An air-cored solenoid with length 30 cm, area of cross-section 25 cm^{2} and number of turns 500, carries a current of 2.5 A. The current is suddenly switched off in a brief time of 10^{−3} s. How much is the average back emf induced across the ends of the open switch in the circuit?

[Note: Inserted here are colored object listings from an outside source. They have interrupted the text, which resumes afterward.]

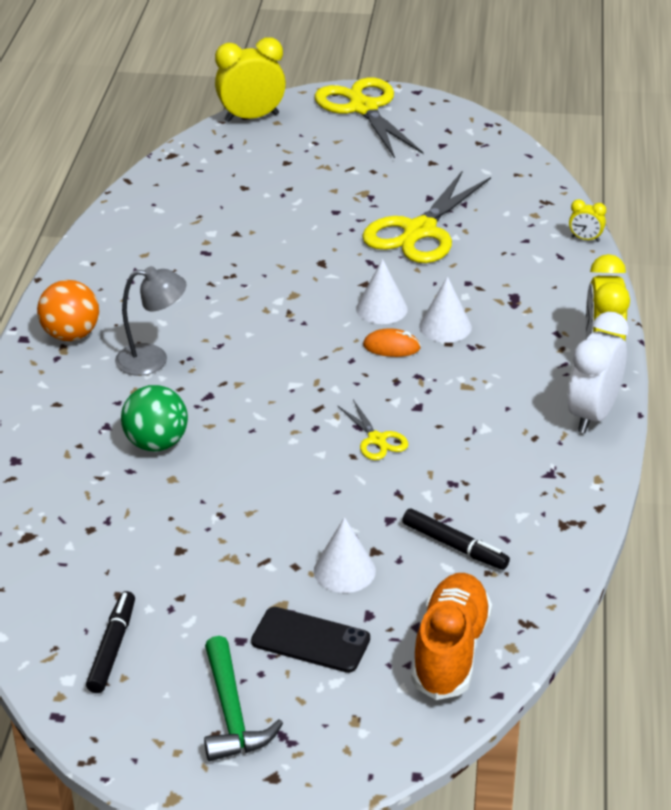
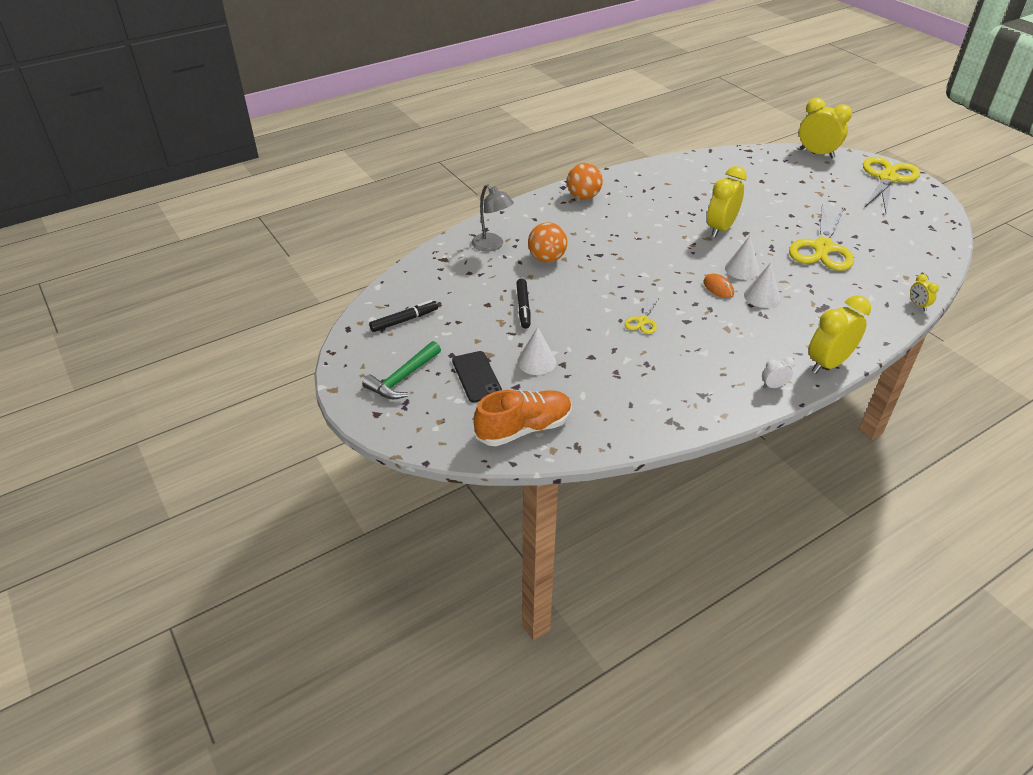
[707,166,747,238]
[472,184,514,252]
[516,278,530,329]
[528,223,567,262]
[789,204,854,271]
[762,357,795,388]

Ignore the variation in magnetic field near the ends of the solenoid.

#### Solution

Length of the solenoid, l = 30 cm = 0.3 m

Area of cross-section, A = 25 cm^{2} = 25 × 10^{−4 }m^{2}

Number of turns on the solenoid, N = 500

Current in the solenoid, I = 2.5 A

Current flows for time, t = 10^{−3} s

Average back emf, `"e" = ("d"phi)/("dt")` .........(1)

Where,

`"d"phi` = Change in flux = NAB …........(2)

Where,

B = Magnetic field strength = `mu_0("NI")/"l"` ......(3)

Where,

`mu_0` = Permeability of free space = 4π × 10^{−7} T m A^{−1}

Using equations (2) and (3) in equation (1), we get

e = `(mu_0"N"^2"IA")/("lt")`

= `(4pi xx 10^-7 xx (500)^2 xx 2.5 xx 25 xx 10^-4)/(0.3 xx 10^-3)`

= 6.5 V

Hence, the average back emf induced in the solenoid is 6.5 V.